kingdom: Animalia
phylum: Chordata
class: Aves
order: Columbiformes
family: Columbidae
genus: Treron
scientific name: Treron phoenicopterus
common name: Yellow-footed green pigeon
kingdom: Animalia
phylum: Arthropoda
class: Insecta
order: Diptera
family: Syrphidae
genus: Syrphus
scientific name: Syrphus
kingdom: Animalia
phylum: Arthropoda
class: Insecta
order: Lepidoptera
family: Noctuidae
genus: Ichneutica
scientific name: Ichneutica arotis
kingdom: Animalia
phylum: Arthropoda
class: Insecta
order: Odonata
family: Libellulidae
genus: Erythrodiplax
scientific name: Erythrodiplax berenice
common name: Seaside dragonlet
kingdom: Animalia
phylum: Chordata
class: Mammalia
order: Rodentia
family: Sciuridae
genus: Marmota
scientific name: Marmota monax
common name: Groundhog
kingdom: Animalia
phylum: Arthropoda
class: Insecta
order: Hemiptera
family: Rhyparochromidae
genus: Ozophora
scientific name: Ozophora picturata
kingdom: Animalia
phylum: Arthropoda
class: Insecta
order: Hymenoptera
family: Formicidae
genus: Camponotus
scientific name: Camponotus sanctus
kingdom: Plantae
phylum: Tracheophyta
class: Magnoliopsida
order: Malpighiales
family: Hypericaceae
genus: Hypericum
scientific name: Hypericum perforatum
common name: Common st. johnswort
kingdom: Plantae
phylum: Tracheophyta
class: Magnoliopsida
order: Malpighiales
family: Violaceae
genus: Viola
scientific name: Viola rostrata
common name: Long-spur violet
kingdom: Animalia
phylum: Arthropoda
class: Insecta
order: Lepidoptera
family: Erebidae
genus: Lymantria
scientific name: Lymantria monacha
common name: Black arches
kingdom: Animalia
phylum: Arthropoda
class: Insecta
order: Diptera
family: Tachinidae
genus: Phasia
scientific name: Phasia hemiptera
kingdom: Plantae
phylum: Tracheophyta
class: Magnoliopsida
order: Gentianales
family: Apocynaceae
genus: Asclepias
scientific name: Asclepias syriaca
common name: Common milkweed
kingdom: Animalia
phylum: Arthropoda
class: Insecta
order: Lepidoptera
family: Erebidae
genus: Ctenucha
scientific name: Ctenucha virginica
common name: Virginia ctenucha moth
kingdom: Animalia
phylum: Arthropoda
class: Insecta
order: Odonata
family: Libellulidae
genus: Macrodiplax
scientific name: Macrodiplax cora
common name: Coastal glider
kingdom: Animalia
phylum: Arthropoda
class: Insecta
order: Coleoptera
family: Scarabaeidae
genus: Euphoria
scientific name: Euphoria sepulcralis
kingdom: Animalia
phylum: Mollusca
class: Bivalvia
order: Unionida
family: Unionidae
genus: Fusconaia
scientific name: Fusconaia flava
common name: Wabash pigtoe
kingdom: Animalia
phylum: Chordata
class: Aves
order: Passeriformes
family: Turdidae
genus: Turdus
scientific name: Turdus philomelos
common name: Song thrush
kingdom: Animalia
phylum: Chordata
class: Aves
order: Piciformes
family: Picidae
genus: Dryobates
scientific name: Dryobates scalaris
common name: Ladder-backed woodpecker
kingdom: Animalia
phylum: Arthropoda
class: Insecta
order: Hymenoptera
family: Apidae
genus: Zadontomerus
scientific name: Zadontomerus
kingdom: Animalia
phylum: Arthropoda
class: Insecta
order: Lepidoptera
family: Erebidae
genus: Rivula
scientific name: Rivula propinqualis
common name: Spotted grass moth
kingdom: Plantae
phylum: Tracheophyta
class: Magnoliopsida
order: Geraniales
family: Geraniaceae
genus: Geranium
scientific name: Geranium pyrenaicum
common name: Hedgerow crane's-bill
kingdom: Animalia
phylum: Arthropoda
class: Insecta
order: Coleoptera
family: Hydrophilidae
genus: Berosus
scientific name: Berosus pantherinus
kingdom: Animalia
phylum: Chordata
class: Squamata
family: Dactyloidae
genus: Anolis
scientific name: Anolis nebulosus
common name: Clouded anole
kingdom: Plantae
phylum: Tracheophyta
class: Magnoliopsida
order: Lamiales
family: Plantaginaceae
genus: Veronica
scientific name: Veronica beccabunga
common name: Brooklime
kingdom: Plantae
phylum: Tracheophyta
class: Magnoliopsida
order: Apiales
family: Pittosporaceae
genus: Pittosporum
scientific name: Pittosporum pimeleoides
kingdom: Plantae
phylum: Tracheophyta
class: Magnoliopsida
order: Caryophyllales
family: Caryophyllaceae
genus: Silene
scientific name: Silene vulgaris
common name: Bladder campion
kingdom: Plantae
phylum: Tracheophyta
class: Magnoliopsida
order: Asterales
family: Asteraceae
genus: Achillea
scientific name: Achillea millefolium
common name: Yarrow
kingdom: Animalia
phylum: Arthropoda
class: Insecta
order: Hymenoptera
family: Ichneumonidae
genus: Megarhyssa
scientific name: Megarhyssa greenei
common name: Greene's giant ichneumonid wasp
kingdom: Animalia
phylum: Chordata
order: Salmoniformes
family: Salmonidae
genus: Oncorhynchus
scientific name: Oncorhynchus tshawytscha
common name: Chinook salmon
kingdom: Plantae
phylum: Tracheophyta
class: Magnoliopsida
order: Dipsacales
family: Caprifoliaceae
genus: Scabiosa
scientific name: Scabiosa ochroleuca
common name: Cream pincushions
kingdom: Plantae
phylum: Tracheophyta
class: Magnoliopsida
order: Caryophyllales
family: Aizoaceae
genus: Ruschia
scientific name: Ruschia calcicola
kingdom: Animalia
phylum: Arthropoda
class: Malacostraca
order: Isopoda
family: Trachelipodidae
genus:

===

### Task details
Rewrite all of the lines above, putting "vernacular name" wherever "common name" appears and leaving everything else as it is.

### Output below
kingdom: Animalia
phylum: Chordata
class: Aves
order: Columbiformes
family: Columbidae
genus: Treron
scientific name: Treron phoenicopterus
vernacular name: Yellow-footed green pigeon
kingdom: Animalia
phylum: Arthropoda
class: Insecta
order: Diptera
family: Syrphidae
genus: Syrphus
scientific name: Syrphus
kingdom: Animalia
phylum: Arthropoda
class: Insecta
order: Lepidoptera
family: Noctuidae
genus: Ichneutica
scientific name: Ichneutica arotis
kingdom: Animalia
phylum: Arthropoda
class: Insecta
order: Odonata
family: Libellulidae
genus: Erythrodiplax
scientific name: Erythrodiplax berenice
vernacular name: Seaside dragonlet
kingdom: Animalia
phylum: Chordata
class: Mammalia
order: Rodentia
family: Sciuridae
genus: Marmota
scientific name: Marmota monax
vernacular name: Groundhog
kingdom: Animalia
phylum: Arthropoda
class: Insecta
order: Hemiptera
family: Rhyparochromidae
genus: Ozophora
scientific name: Ozophora picturata
kingdom: Animalia
phylum: Arthropoda
class: Insecta
order: Hymenoptera
family: Formicidae
genus: Camponotus
scientific name: Camponotus sanctus
kingdom: Plantae
phylum: Tracheophyta
class: Magnoliopsida
order: Malpighiales
family: Hypericaceae
genus: Hypericum
scientific name: Hypericum perforatum
vernacular name: Common st. johnswort
kingdom: Plantae
phylum: Tracheophyta
class: Magnoliopsida
order: Malpighiales
family: Violaceae
genus: Viola
scientific name: Viola rostrata
vernacular name: Long-spur violet
kingdom: Animalia
phylum: Arthropoda
class: Insecta
order: Lepidoptera
family: Erebidae
genus: Lymantria
scientific name: Lymantria monacha
vernacular name: Black arches
kingdom: Animalia
phylum: Arthropoda
class: Insecta
order: Diptera
family: Tachinidae
genus: Phasia
scientific name: Phasia hemiptera
kingdom: Plantae
phylum: Tracheophyta
class: Magnoliopsida
order: Gentianales
family: Apocynaceae
genus: Asclepias
scientific name: Asclepias syriaca
vernacular name: Common milkweed
kingdom: Animalia
phylum: Arthropoda
class: Insecta
order: Lepidoptera
family: Erebidae
genus: Ctenucha
scientific name: Ctenucha virginica
vernacular name: Virginia ctenucha moth
kingdom: Animalia
phylum: Arthropoda
class: Insecta
order: Odonata
family: Libellulidae
genus: Macrodiplax
scientific name: Macrodiplax cora
vernacular name: Coastal glider
kingdom: Animalia
phylum: Arthropoda
class: Insecta
order: Coleoptera
family: Scarabaeidae
genus: Euphoria
scientific name: Euphoria sepulcralis
kingdom: Animalia
phylum: Mollusca
class: Bivalvia
order: Unionida
family: Unionidae
genus: Fusconaia
scientific name: Fusconaia flava
vernacular name: Wabash pigtoe
kingdom: Animalia
phylum: Chordata
class: Aves
order: Passeriformes
family: Turdidae
genus: Turdus
scientific name: Turdus philomelos
vernacular name: Song thrush
kingdom: Animalia
phylum: Chordata
class: Aves
order: Piciformes
family: Picidae
genus: Dryobates
scientific name: Dryobates scalaris
vernacular name: Ladder-backed woodpecker
kingdom: Animalia
phylum: Arthropoda
class: Insecta
order: Hymenoptera
family: Apidae
genus: Zadontomerus
scientific name: Zadontomerus
kingdom: Animalia
phylum: Arthropoda
class: Insecta
order: Lepidoptera
family: Erebidae
genus: Rivula
scientific name: Rivula propinqualis
vernacular name: Spotted grass moth
kingdom: Plantae
phylum: Tracheophyta
class: Magnoliopsida
order: Geraniales
family: Geraniaceae
genus: Geranium
scientific name: Geranium pyrenaicum
vernacular name: Hedgerow crane's-bill
kingdom: Animalia
phylum: Arthropoda
class: Insecta
order: Coleoptera
family: Hydrophilidae
genus: Berosus
scientific name: Berosus pantherinus
kingdom: Animalia
phylum: Chordata
class: Squamata
family: Dactyloidae
genus: Anolis
scientific name: Anolis nebulosus
vernacular name: Clouded anole
kingdom: Plantae
phylum: Tracheophyta
class: Magnoliopsida
order: Lamiales
family: Plantaginaceae
genus: Veronica
scientific name: Veronica beccabunga
vernacular name: Brooklime
kingdom: Plantae
phylum: Tracheophyta
class: Magnoliopsida
order: Apiales
family: Pittosporaceae
genus: Pittosporum
scientific name: Pittosporum pimeleoides
kingdom: Plantae
phylum: Tracheophyta
class: Magnoliopsida
order: Caryophyllales
family: Caryophyllaceae
genus: Silene
scientific name: Silene vulgaris
vernacular name: Bladder campion
kingdom: Plantae
phylum: Tracheophyta
class: Magnoliopsida
order: Asterales
family: Asteraceae
genus: Achillea
scientific name: Achillea millefolium
vernacular name: Yarrow
kingdom: Animalia
phylum: Arthropoda
class: Insecta
order: Hymenoptera
family: Ichneumonidae
genus: Megarhyssa
scientific name: Megarhyssa greenei
vernacular name: Greene's giant ichneumonid wasp
kingdom: Animalia
phylum: Chordata
order: Salmoniformes
family: Salmonidae
genus: Oncorhynchus
scientific name: Oncorhynchus tshawytscha
vernacular name: Chinook salmon
kingdom: Plantae
phylum: Tracheophyta
class: Magnoliopsida
order: Dipsacales
family: Caprifoliaceae
genus: Scabiosa
scientific name: Scabiosa ochroleuca
vernacular name: Cream pincushions
kingdom: Plantae
phylum: Tracheophyta
class: Magnoliopsida
order: Caryophyllales
family: Aizoaceae
genus: Ruschia
scientific name: Ruschia calcicola
kingdom: Animalia
phylum: Arthropoda
class: Malacostraca
order: Isopoda
family: Trachelipodidae
genus:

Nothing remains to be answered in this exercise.